Looking around her neighborhood, with mangled trees, campers and recreational vehicles slammed into houses and a growing mountain of collected debris northwest of her home, Byerly said the storm hit hard.
“It’s just been so surreal,” she said. “It’s very different because it’s where I grew up and everywhere I was is gone.”
Byerly said she’s not surprised at the outpouring of help and support to the residents of her hometown.
“This is where I grew up, so I always knew these people were good people,” she said. “My husband isn’t from here and can’t believe this. I said, ‘No. Grinnell takes care of its own. It always has and it always will.’’
People throughout northwest Kansas have been supportive as well, she said. Her brother-in-law, who owns a construction company in Plainville, came in to help. Her daughter, who works as an accountant for a farm equipment supplier in Atwood, told her boss her parents’ house was destroyed in a tornado and 30 co-workers showed up to help.
The Byerly house was busy with her brother-in-law’s construction workers and Great Plains ERTs — each wearing the same shade of fluorescent green T-shirts.
Byerly and her husband are temporarily living with their son in Oakley until decisions can be made on the future of their house.
“We will plan to rebuild because Grinnell’s home,” she said.

Grinnell Tornado
Great Plains Conference disaster response crews work on the remains of Missy and Roger Byerly's home.
“Everywhere I look, God is watching,” she said. “Even in the midst of the tornado, God was there. He had to have been.”
Byerly praised Tapley for her leadership during the recovery.
“I can’t thank Hollie and her team enough,” she said. “They’ve just done everything.”
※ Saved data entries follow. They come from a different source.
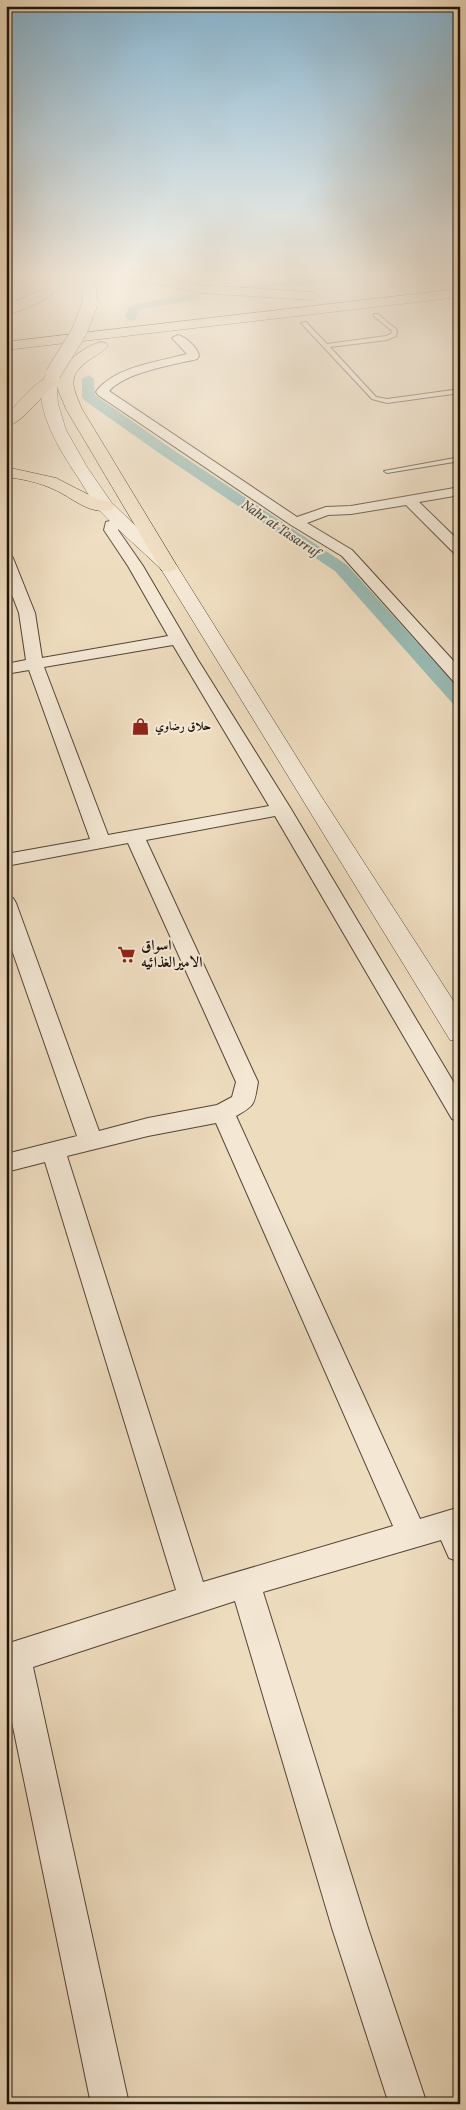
<svg xmlns="http://www.w3.org/2000/svg" width="466" height="2110" font-family="Vollkorn,Amiri,serif">
<style>
.lines{fill:none;stroke-linecap:round;stroke-linejoin:round}
.canal{fill:#99bbb5;fill-rule:evenodd}
.service-casing{stroke:#524636;stroke-width:2}
.minor-casing{stroke:#524636;stroke-width:2}
.tertiary-casing{stroke:#524636;stroke-width:1}
.trunk-casing{stroke:#1e1409;stroke-width:1}
.service{fill:#f4e8d5;fill-rule:evenodd}
.minor{fill:#f4e8d5;fill-rule:evenodd}
.tertiary{fill:#f4e8d5;fill-rule:evenodd}
.trunk{fill:#eedcbf;fill-rule:evenodd}
.tertiary-bridge-casing{stroke:#524636;stroke-width:16;stroke-linecap:butt}
.tertiary-bridge{stroke:#f4e8d5;stroke-width:15}
.labels{text-anchor:middle;stroke-width:4;stroke-linejoin:round;paint-order:stroke}
.far-poi-label{font-size:12px;font-weight:bold;fill:#1e1409;stroke:#f4e8d5;text-anchor:start}
.far-water-label{font-size:14px;font-style:italic;fill:#494e45;stroke:#f4e8d5}
.poi-label{font-size:15px;font-weight:bold;fill:#1e1409;stroke:#f4e8d5;text-anchor:start}
</style>
<rect width="100%" height="100%" fill="#eedcbf"/>
<filter id="stains"><feTurbulence type="fractalNoise" baseFrequency=".004" numOctaves="4"/><feColorMatrix values="0 0 0 0 .2 0 0 0 0 .09 0 0 0 0 .02 0 0 0 .5 -.17"/></filter>
<radialGradient id="worn" r=".72"><stop offset=".6" stop-color="#630" stop-opacity="0"/><stop offset="1" stop-color="#630" stop-opacity=".3"/></radialGradient>
<g class="lines">
<path class="canal" d="M325,276H366L361,279L258,290L252,287L258,284Z
M195,294L201,297L199,299L142,309L138,312L135,320L131,321L125,317L128,308L135,304Z
M88,375L94,379L95,395L169,447L347,565L460,690V706L454,705L335,571L159,453L84,400L82,397V379Z"/>
<defs>
<path id="service" d="M374,314H378L397,330L396,336L387,340L330,347L376,397L387,399L460,389V393L387,403L372,399L301,323L306,322L327,344L386,336L391,334L392,331L374,316Z
M460,457V461L387,473L384,471Z"/>
<path id="minor" d="M178,335C186,337 198,348 199,356L197,359C173,365 126,372 109,391L297,517L326,507L351,506L460,487V495L419,502L460,542V555L455,554L406,505L351,514L328,515L307,523L352,550L460,668V683L454,682L342,556L291,525L98,395L96,392L98,389C118,366 158,362 187,354L172,338Z
M121,518L126,519L128,522L126,525L118,527V530L143,566L198,660L291,809L460,1093V1122L452,1119L275,816L146,840L258,1082C254,1104 256,1105 236,1116L420,1519L460,1507V1562L449,1558L441,1540L263,1592L368,1928L427,2104H389L332,1928L235,1601L33,1667L129,2104H91L6,1693V1644L176,1590L45,1162L6,1172V1154L77,1136L6,933V897L13,898L16,903L99,1131L148,1118L217,1105L232,1097L236,1082L128,843L6,866V854L90,839L29,670L6,674V664L26,660L19,613L6,579V554L11,555L13,558L35,613L42,658L168,636L128,566L104,530L106,522ZM173,645L269,806L108,835L44,667ZM216,1123L393,1526L203,1582L67,1156L148,1136Z"/>
<path id="tertiary" d="M78,276H91C95,286 99,297 95,307L90,308L83,304L82,287Z
M53,370L58,371L60,374L57,391L58,404L66,430L87,467L111,502L177,566L321,796L460,1011V1042L450,1040L161,569C141,550 119,531 100,511C93,503 87,492 81,482C64,456 26,402 48,371Z"/>
<path id="trunk" d="M53,276H66C56,298 29,309 6,315V306L40,290Z
M131,276H158L199,285L312,292L319,296L312,300L199,293L137,280Z
M460,289V297L6,350V342Z
M101,342L106,343L108,346C104,351 98,354 92,358C67,375 71,384 82,409L177,566L175,570L168,572L161,570L159,566L66,409L58,390V383C42,394 24,422 6,427V415C18,405 43,369 58,378C64,362 84,346 101,342Z
M6,467L56,478L99,500L111,502L114,506L111,510C88,515 72,497 53,489C38,482 22,479 6,477Z"/>
</defs>
<use href="#service" class="service-casing"/>
<use href="#minor" class="minor-casing"/>
<use href="#tertiary" class="tertiary-casing"/>
<use href="#trunk" class="trunk-casing"/>
<use href="#service" class="service"/>
<use href="#minor" class="minor"/>
<use href="#tertiary" class="tertiary"/>
<use href="#trunk" class="trunk"/>
<defs>
<path id="tertiary-bridge" d="M53,374L79,332L90,304"/>
</defs>
<use href="#tertiary-bridge" class="tertiary-bridge-casing"/>
<use href="#tertiary-bridge" class="tertiary-bridge"/>
</g>
<linearGradient id="sky" x2="0" y2="1"><stop stop-color="#88b7d4"/><stop offset="0.48" stop-color="#f7efe2"/><stop offset="1" stop-color="#f7efe2" stop-opacity="0"/></linearGradient>
<rect width="466" height="572" fill="url(#sky)"/>
<defs>
<symbol id="shop-bare" viewBox="-9 -9 18 18"><path d="M-5-2.5h2.3a2.7 3.5 0 0 1 5.4 0H5L5.5 6h-11ZM-1.5-2.5h3a1.5 2.3 0 0 0-3 0Z" fill="#8f2418" stroke="#f4e8d5" stroke-width="2.5" paint-order="stroke"/></symbol>
<symbol id="supermarket-bare" viewBox="-9 -9 18 18"><path d="M-6-5.5h2.5l.6 2H6L4.5 2H-2.5L-4.4-4H-6ZM-1.5 3.2a1.3 1.3 0 1 0 .1 0ZM3 3.2a1.3 1.3 0 1 0 .1 0Z" fill="#8f2418" stroke="#f4e8d5" stroke-width="2.5" paint-order="stroke"/></symbol>
</defs>
<g fill-rule="evenodd">
<use href="#shop-bare" x="128" y="714" width="25" height="25"/>
<use href="#supermarket-bare" x="114" y="942" width="25" height="25"/>
</g>
<g class="labels">
<g class="far-poi-label">
<text x="155" y="730">حلاق رضاوي</text>
</g>
<g class="far-water-label">
<text transform="translate(281 528) rotate(34)" y="5">Nahr at Tasarruf</text>
</g>
<g class="poi-label">
<text x="141" y="950">اسواق<tspan x="141" dy="17">الاميرالغذائيه</tspan></text>
</g>
</g>
<rect width="466" height="2110" fill="none" stroke="#eedcbf" stroke-width="25"/>
<rect x="8" y="8" width="451" height="2095" fill="none" stroke="#1e1409" stroke-width="2.5"/>
<rect x="12" y="12" width="441" height="2085" fill="none" stroke="#1e1409"/>
<rect width="100%" height="100%" filter="url(#stains)"/>
<rect width="100%" height="100%" fill="url(#worn)"/>
</svg>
Tapley said she was shocked by her first view of the damage.
“The devastation just took my breath away when I got here Monday and did the first ride-through with the emergency manager,” she said. “I just kept shaking my head and couldn’t comprehend the extent.
“But the numbers of our ERTs, the numbers of people from surrounding communities that have come in to volunteer; companies that have brought in their big equipment and trucks and of it – I’m beginning to see a light at the end of the tunnel,” Tapley added. “They’re cleaning up the large debris — there’s still a lot and there’s going to be a lot.”:
Tapley said the conference has already received a $10,000 solidarity grant from United Methodist Committee on Relief (UMCOR), which will be converted into Walmart gift cards for the homeowners to take care of their immediate needs.
UMCOR offers relief grants and recovery grants, the latter depending on “our role in how the community moves forward,” Tapley said.
Tapley said she’s seen God’s hand at work in Grinnell over her first three days in town.
“The amount of people who are showing up, a number of homeowners I’ve talked to have been blown away that people care about them, to come in and help. It’s just been remarkable,” she said. “As much as I hate to say it, disasters bring out the best in human beings. No shortage of it here either.”
David Burke is a content specialist for the Great Plains Annual Conference of the United Methodist Church.